▶ _Instructions to follow_:
Continue the passage about Colin Smith's age discrimination claim against Buckle, picking up after its final sentence.

--- start of Text excerpt ---

AuthorJohnson, Viktoryia

    Colin Smith was seventeen years old when he applied, on April 16, 2012, for a part-time Sales Teammate position with Buckle, a teen clothing store at the Oaks Mall in Gainesville, Florida. (1) Two weeks later, Smith followed up with the store to inquire about the status of his application. (2) The store manager replied that Smith would not be hired because he was under eighteen--the qualifying age for employment with the company. (3) Refusing to accept Buckle manager's reasoning, Smith filed a charge of discrimination with the Florida Commission on Human Relations (FCHR, Commission, or Agency), claiming unlawful discrimination, in violation of the Florida Civil Rights Act of 1992 (4) (FCRA or Act). (5) Following an investigation, the Commission found that reasonable cause existed to believe unlawful discrimination had taken place. (6) Armed with the "cause" letter, Smith filed a lawsuit in Alachua County, Florida, which Buckle subsequently removed to the United States District Court for the Northern District of Florida (7) and defended, in part, by asserting Smith did not state a claim upon which relief could be granted. (8) Not long after the removal--the parties mediated their differences (9) and stipulated to dismissal. (10) Even if the case had not concluded early, it would likely have been subject to a Federal Rule of Civil Procedure 12(b)(6) motion to dismiss for failure to state a claim. Smith's situation presented a case of "reverse," (11) or "youth," (12) discrimination--the cause of action Florida courts do not recognize as viable. (13)

--- end of Text excerpt ---
--- start of Dataset content ---

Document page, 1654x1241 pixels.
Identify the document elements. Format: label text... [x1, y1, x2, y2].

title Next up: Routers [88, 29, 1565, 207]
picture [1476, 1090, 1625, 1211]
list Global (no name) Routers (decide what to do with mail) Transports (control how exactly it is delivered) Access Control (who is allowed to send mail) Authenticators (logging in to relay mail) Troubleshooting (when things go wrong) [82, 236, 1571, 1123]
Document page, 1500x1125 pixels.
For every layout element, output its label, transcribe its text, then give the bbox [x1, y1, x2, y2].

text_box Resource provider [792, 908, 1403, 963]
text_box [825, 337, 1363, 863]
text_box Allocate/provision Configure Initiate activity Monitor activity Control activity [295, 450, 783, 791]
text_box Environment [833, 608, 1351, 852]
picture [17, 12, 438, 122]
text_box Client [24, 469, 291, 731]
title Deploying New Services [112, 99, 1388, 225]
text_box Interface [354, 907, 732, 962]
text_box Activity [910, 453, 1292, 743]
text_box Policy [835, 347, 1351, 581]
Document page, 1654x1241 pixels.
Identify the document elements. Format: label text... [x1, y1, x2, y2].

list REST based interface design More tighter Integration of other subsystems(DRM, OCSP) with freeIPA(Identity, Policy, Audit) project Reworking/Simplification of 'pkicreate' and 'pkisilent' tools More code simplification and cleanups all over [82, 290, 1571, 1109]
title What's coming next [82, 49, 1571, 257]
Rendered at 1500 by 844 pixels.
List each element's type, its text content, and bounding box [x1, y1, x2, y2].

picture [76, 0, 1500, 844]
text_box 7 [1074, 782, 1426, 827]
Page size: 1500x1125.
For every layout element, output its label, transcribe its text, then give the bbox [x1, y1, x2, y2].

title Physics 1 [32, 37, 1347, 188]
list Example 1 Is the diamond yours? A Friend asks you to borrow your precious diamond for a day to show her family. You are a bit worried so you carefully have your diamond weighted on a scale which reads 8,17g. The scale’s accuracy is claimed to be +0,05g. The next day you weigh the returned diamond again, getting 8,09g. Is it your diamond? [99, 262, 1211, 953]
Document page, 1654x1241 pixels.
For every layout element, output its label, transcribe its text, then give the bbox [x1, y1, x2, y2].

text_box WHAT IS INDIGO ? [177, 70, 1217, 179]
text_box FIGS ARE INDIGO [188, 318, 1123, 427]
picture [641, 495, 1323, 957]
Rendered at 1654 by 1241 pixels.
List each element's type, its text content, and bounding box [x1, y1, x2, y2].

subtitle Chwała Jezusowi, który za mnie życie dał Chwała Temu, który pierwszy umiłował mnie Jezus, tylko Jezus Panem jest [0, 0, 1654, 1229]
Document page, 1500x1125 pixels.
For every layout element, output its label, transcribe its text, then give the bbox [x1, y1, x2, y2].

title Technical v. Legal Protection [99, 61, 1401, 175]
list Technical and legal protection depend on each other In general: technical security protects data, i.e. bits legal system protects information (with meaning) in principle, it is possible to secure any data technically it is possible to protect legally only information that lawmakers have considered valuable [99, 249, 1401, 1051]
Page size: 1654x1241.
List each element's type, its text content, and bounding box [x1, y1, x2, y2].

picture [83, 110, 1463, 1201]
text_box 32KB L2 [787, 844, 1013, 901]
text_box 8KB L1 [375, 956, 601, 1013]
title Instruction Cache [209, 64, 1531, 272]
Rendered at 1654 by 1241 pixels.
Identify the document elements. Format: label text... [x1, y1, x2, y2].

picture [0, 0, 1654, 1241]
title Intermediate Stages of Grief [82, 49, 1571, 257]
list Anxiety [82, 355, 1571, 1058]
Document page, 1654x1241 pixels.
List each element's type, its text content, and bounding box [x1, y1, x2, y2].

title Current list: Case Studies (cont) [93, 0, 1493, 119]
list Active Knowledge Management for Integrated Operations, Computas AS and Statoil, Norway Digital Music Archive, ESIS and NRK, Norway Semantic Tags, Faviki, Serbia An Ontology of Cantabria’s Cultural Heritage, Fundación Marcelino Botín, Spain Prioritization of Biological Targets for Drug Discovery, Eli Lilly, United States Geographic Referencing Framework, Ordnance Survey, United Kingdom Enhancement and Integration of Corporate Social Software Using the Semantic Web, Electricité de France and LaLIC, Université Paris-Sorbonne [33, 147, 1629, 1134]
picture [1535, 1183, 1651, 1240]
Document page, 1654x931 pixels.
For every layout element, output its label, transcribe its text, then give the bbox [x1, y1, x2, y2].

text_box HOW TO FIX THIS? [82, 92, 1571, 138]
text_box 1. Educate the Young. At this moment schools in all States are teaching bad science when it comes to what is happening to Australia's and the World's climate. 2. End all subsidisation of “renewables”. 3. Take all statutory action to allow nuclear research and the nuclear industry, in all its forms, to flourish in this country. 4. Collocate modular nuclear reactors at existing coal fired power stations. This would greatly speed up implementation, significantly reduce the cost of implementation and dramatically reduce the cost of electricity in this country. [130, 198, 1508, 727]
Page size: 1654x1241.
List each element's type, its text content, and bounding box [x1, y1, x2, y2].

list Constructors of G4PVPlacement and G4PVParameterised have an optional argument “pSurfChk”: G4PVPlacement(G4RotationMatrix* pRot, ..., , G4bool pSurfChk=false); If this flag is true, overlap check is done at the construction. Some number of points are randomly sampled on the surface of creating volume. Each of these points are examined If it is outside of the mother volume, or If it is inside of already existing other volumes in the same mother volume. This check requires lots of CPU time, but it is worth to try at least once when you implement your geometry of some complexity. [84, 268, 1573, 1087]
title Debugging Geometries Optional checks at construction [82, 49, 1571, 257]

--- end of Dataset content ---

▶ _Exercise output_:
    Florida courts interpret the FCRA to follow the Age Discrimination in Employment Act of 1967 (ADEA)--the federal law that protects individuals only of forty years old or older. (14) Although, neither the express language of the FCRA nor its legislative history support such interpretation, the state courts continue to deprive Floridians of the basic protections guaranteed by chapter 760, Florida Statutes. (15) Until Florida courts adopt the Commission's correct all-inclusive reading of the antidiscrimination law, which extends the protections to all aggrieved persons, including minors, (16) the legislative intent will not be carried out.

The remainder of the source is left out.